_TRAVAIL DEMANDÉ:_
1 > Pour chacune des affirmations (a), (b) et (c), indiquez si l'extrait d'ordonnance de référé la confirme, en répondant par oui ou par non et en citant les mots décisifs du texte. (a) Madame [W] [U] est condamnée à verser à la SA DOMOFRANCE une somme provisionnelle de 300 euros au titre de l'article 700 du Code de procédure civile. (b) Le tribunal applique immédiatement la clause résolutoire du bail. (c) La dette locative de Madame [W] [U] est arrêtée au 17 juillet 2025.
2 > Rédigez la suite de l'extrait d'ordonnance de référé en reprenant juste après sa dernière phrase.

_TEXTE FOURNI:_
= = = = =

Sur l’article 700 du Code de procédure civile
Les circonstances de la cause démontrent que sa responsabilité est totalement imputable à Madame [W] [U] ;
Il serait dès lors inéquitable de laisser à la charge de la SA DOMOFRANCE les frais, non compris dans les dépens, qu’elle a été contrainte d’engager pour ester en justice ;
Madame [W] [U] sera donc condamnée à lui payer une somme provisionnelle de 300 euros.
Sur les dépens
Conformément aux dispositions de l’article 491 du Code de procédure civile, le juge des référés statue sur les dépens ;
En application de l’article 699 du même code, la partie perdante est condamnée aux dépens ;
Madame [W] [U], qui succombe, sera par conséquent condamnée aux entiers dépens de l’instance et de ses suites qui incluront notamment le coût du commandement de payer qui lui a été délivré le 17 juillet 2025.
PAR CES MOTIFS
LE TRIBUNAL JUDICIAIRE
Statuant en matière de référé, publiquement, par ordonnance contradictoire rendue en premier ressort,
Déclare la SA DOMOFRANCE recevable en sa demande de résiliation du bail.
Suspend la clause résolutoire insérée au bail conclu entre les parties.
Constate que Madame [W] [U] est redevable envers la SA DOMOFRANCE, au titre de sa dette locative arrêtée au 31 décembre 2025, d’une somme de QUATRE MILLE SEPT CENT ONZE EUROS et QUINZE CENTIMES (4 711,15 euros).

= = = = =

_EXTRAIT DE DONNÉES:_
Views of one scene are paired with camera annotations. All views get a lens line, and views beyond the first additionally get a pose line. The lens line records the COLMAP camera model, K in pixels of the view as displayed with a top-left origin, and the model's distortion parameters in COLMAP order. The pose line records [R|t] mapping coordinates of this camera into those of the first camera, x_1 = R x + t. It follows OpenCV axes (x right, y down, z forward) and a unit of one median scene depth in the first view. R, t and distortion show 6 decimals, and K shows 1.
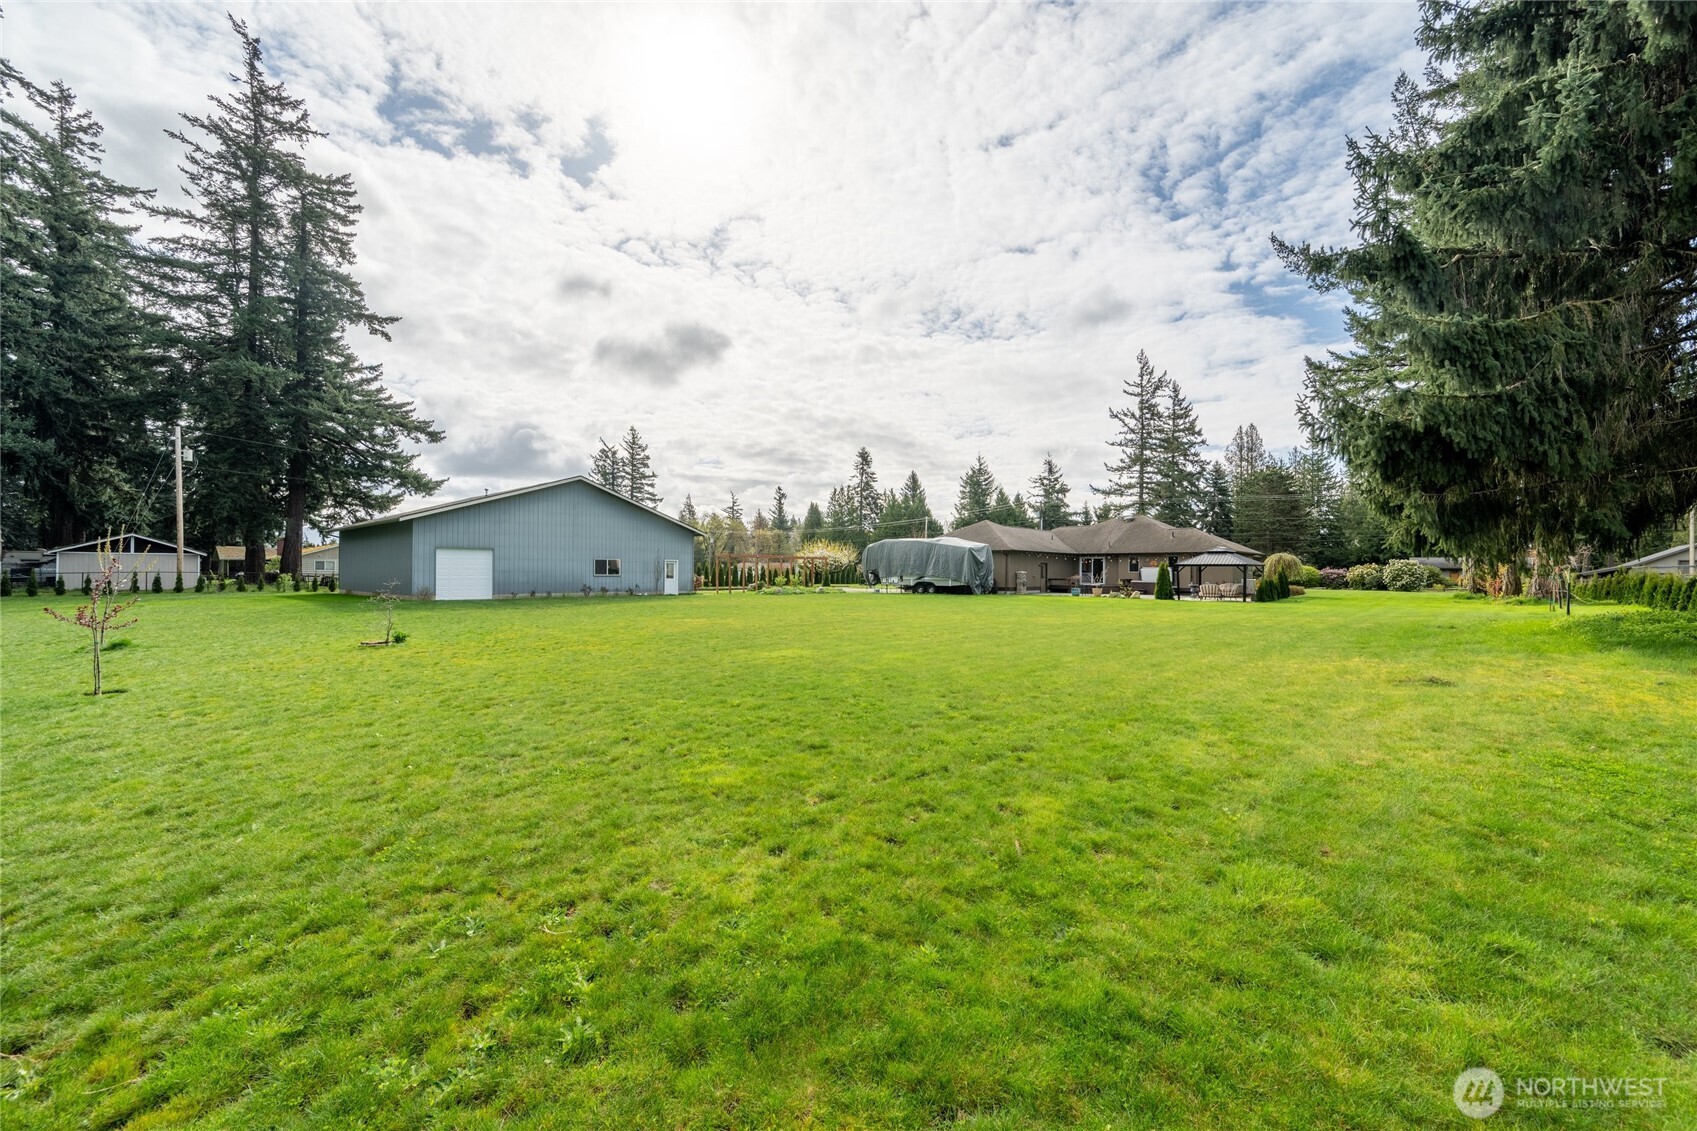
lens RADIAL K [[662.6, 0, 848.5], [0, 662.6, 565.5], [0, 0, 1]] dist [-0.000788, 0.000113]
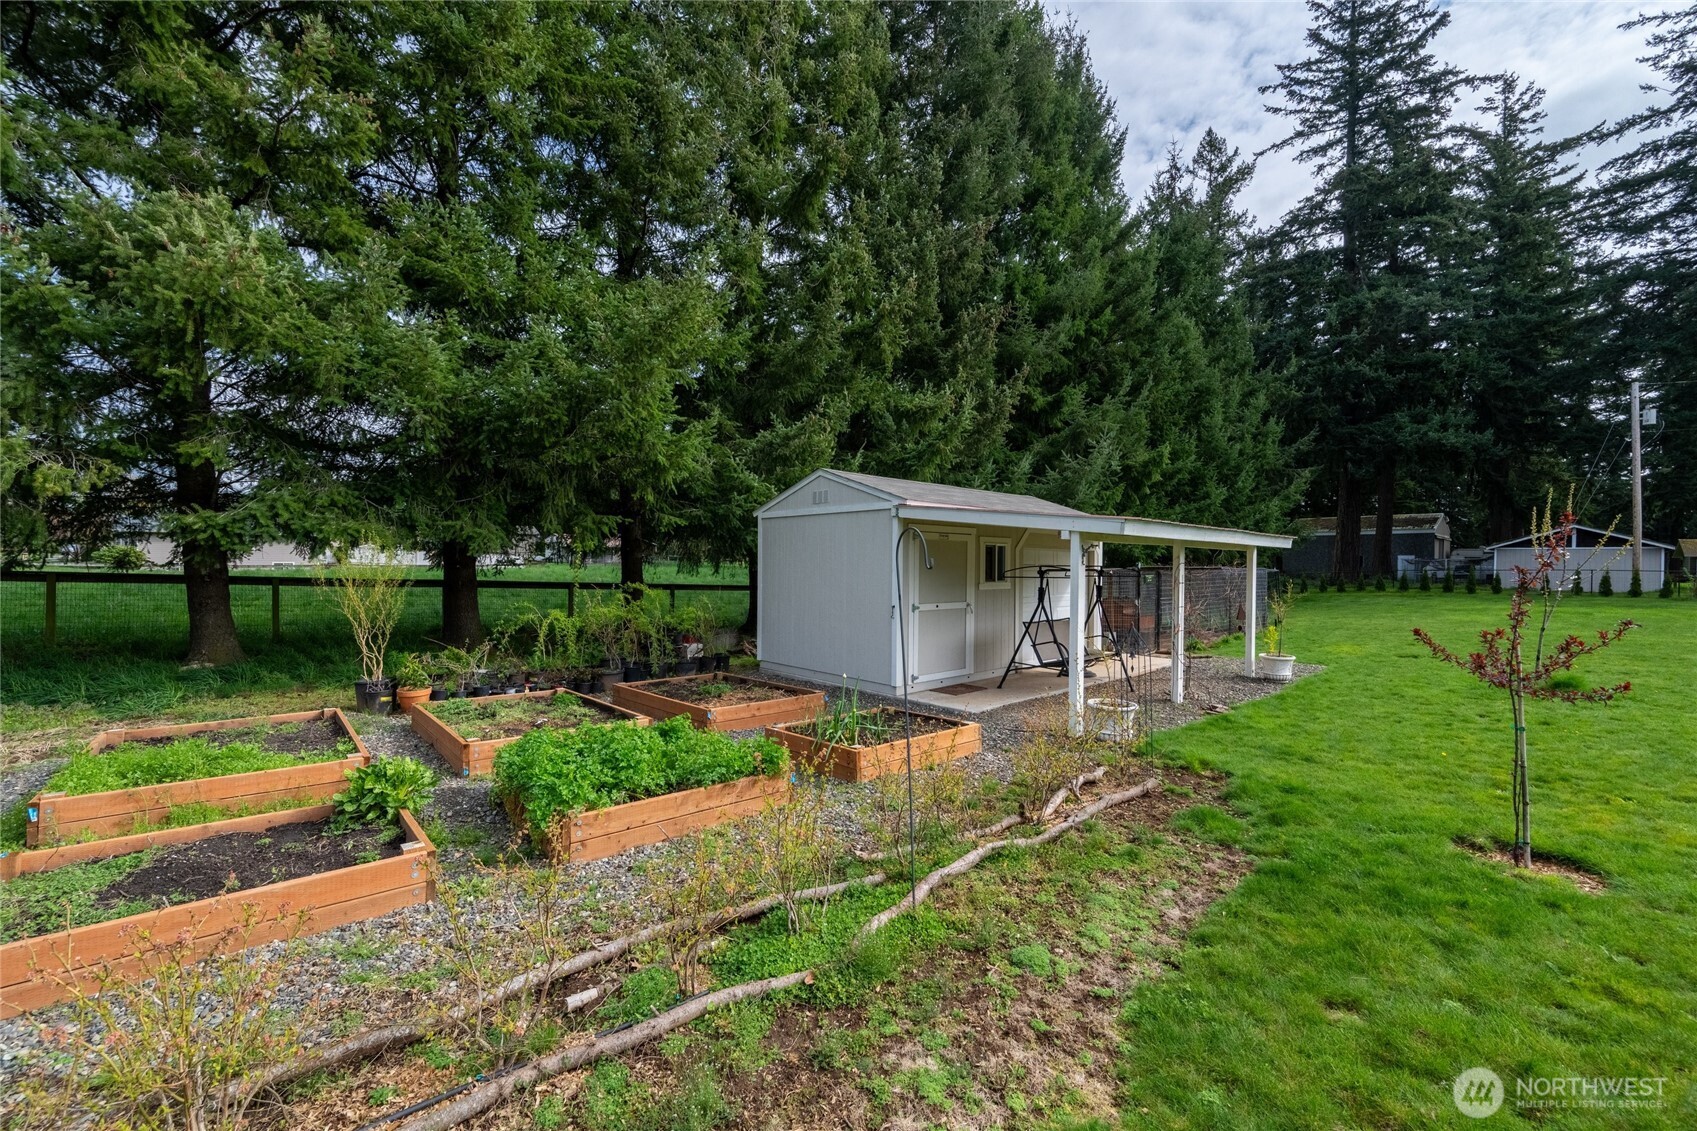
lens RADIAL K [[662.6, 0, 848.5], [0, 662.6, 565.5], [0, 0, 1]] dist [-0.000788, 0.000113]
pose [[-0.092884, 0.000303, -0.995677, -0.161854], [-0.001823, 0.999998, 0.000474, 0.005494], [0.995675, 0.001859, -0.092883, 0.162533]]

= = = = =

_RÉPONSES:_
1 >
(a) Oui : « Madame [W] [U] sera donc condamnée à lui payer une somme provisionnelle de 300 euros. »
(b) Non : « Suspend la clause résolutoire insérée au bail conclu entre les parties. »
(c) Non : « au titre de sa dette locative arrêtée au 31 décembre 2025 »

2 >
L’autorise à s’en libérer en QUINZE (15) versements mensuels de TROIS CENT VINGT EUROS chacun (320 euros), effectués en sus du loyer et charges courants.
Dit que chaque versement devra avoir lieu au plus tard le 10 de chaque mois et pour la première fois le 10 du mois suivant la signification de ce jugement, le dernier étant ajusté en fonction du solde, des intérêts et des frais éventuellement dus à cette date.
Dit que le tout sera fait sans préjudice de la faculté pour Madame [W] [U] de se libérer de sa dette par anticipation.
Dit qu’à défaut de paiement d’une seule mensualité, l’intégralité des sommes restant dues deviendra immédiatement exigible, quinze jours après l’envoi d’un courrier recommandé avec demande d’avis de réception demeuré infructueux.
Dit qu’en ce cas la clause résolutoire reprendra tous ses effets, le bail étant résilié à la date du 18 septembre 2025.
Dit, dans cette hypothèse, que Madame [W] [U] devra immédiatement quitter les lieux, c’est-à-dire le logement n° 1 et l’emplacement de stationnement n° 8 situés [Adresse 4] à [Localité 7], tant de sa personne que de ses biens et de tout occupant de son chef, sous peine d’expulsion, en tant que de besoin avec le concours de la force publique.
Dit, toujours dans cette hypothèse, que Madame [W] [U] sera condamnée au paiement, à partir du 1er janvier 2026 et jusqu’à la complète libération des lieux, d’une indemnité d’occupation mensuelle provisionnelle d’un montant égal à celui du dernier loyer et charges convenu.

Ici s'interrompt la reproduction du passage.